Task details.
Leaving nothing out, set down all the data exactly.
______________________________
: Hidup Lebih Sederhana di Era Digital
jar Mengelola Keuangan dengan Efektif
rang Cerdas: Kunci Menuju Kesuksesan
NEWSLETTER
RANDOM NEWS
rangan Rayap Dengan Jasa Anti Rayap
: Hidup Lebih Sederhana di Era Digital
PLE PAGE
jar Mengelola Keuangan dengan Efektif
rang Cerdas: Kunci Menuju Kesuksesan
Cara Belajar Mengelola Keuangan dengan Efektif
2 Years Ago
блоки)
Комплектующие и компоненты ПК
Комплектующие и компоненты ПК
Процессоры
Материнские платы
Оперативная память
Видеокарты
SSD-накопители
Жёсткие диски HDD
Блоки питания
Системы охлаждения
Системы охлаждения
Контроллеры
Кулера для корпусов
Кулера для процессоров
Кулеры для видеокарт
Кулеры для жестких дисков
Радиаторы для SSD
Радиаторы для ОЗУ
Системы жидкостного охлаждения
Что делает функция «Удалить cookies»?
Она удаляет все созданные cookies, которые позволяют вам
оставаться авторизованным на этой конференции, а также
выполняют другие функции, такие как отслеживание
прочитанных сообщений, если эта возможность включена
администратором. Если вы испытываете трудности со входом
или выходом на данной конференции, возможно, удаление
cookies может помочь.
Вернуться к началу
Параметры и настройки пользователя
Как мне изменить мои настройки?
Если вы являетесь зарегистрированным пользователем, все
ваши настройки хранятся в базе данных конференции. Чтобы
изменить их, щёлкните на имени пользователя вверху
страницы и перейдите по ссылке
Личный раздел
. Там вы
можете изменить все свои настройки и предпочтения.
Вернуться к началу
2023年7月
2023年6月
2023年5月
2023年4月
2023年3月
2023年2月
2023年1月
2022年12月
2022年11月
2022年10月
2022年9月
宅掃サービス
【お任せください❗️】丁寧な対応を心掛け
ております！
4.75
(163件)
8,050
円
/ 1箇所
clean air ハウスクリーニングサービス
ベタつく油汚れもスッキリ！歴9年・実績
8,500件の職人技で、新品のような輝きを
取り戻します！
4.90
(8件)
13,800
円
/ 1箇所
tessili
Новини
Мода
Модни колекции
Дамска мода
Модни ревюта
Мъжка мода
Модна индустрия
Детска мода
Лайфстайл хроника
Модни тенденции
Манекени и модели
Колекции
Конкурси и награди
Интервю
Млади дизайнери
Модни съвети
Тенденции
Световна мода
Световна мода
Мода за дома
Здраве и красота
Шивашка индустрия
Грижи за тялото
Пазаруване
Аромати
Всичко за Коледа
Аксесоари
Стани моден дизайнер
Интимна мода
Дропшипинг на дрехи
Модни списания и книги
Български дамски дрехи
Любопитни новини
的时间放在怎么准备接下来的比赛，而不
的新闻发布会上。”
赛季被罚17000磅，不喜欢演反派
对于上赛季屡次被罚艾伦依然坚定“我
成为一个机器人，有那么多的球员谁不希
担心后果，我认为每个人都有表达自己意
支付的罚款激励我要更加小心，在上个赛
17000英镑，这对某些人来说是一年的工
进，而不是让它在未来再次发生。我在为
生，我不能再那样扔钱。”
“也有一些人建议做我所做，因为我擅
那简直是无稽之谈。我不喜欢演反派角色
______________________________
Completed exercise.
: Hidup Lebih Sederhana di Era Digital
jar Mengelola Keuangan dengan Efektif
rang Cerdas: Kunci Menuju Kesuksesan
NEWSLETTER
RANDOM NEWS
rangan Rayap Dengan Jasa Anti Rayap
: Hidup Lebih Sederhana di Era Digital
PLE PAGE
jar Mengelola Keuangan dengan Efektif
rang Cerdas: Kunci Menuju Kesuksesan
Cara Belajar Mengelola Keuangan dengan Efektif
2 Years Ago
блоки)
Комплектующие и компоненты ПК
Комплектующие и компоненты ПК
Процессоры
Материнские платы
Оперативная память
Видеокарты
SSD-накопители
Жёсткие диски HDD
Блоки питания
Системы охлаждения
Системы охлаждения
Контроллеры
Кулера для корпусов
Кулера для процессоров
Кулеры для видеокарт
Кулеры для жестких дисков
Радиаторы для SSD
Радиаторы для ОЗУ
Системы жидкостного охлаждения
Что делает функция «Удалить cookies»?
Она удаляет все созданные cookies, которые позволяют вам
оставаться авторизованным на этой конференции, а также
выполняют другие функции, такие как отслеживание
прочитанных сообщений, если эта возможность включена
администратором. Если вы испытываете трудности со входом
или выходом на данной конференции, возможно, удаление
cookies может помочь.
Вернуться к началу
Параметры и настройки пользователя
Как мне изменить мои настройки?
Если вы являетесь зарегистрированным пользователем, все
ваши настройки хранятся в базе данных конференции. Чтобы
изменить их, щёлкните на имени пользователя вверху
страницы и перейдите по ссылке
Личный раздел
. Там вы
можете изменить все свои настройки и предпочтения.
Вернуться к началу
2023年7月
2023年6月
2023年5月
2023年4月
2023年3月
2023年2月
2023年1月
2022年12月
2022年11月
2022年10月
2022年9月
宅掃サービス
【お任せください❗️】丁寧な対応を心掛け
ております！
4.75
(163件)
8,050
円
/ 1箇所
clean air ハウスクリーニングサービス
ベタつく油汚れもスッキリ！歴9年・実績
8,500件の職人技で、新品のような輝きを
取り戻します！
4.90
(8件)
13,800
円
/ 1箇所
tessili
Новини
Мода
Модни колекции
Дамска мода
Модни ревюта
Мъжка мода
Модна индустрия
Детска мода
Лайфстайл хроника
Модни тенденции
Манекени и модели
Колекции
Конкурси и награди
Интервю
Млади дизайнери
Модни съвети
Тенденции
Световна мода
Световна мода
Мода за дома
Здраве и красота
Шивашка индустрия
Грижи за тялото
Пазаруване
Аромати
Всичко за Коледа
Аксесоари
Стани моден дизайнер
Интимна мода
Дропшипинг на дрехи
Модни списания и книги
Български дамски дрехи
Любопитни новини
的时间放在怎么准备接下来的比赛，而不
的新闻发布会上。”
赛季被罚17000磅，不喜欢演反派
对于上赛季屡次被罚艾伦依然坚定“我
成为一个机器人，有那么多的球员谁不希
担心后果，我认为每个人都有表达自己意
支付的罚款激励我要更加小心，在上个赛
17000英镑，这对某些人来说是一年的工
进，而不是让它在未来再次发生。我在为
生，我不能再那样扔钱。”
“也有一些人建议做我所做，因为我擅
那简直是无稽之谈。我不喜欢演反派角色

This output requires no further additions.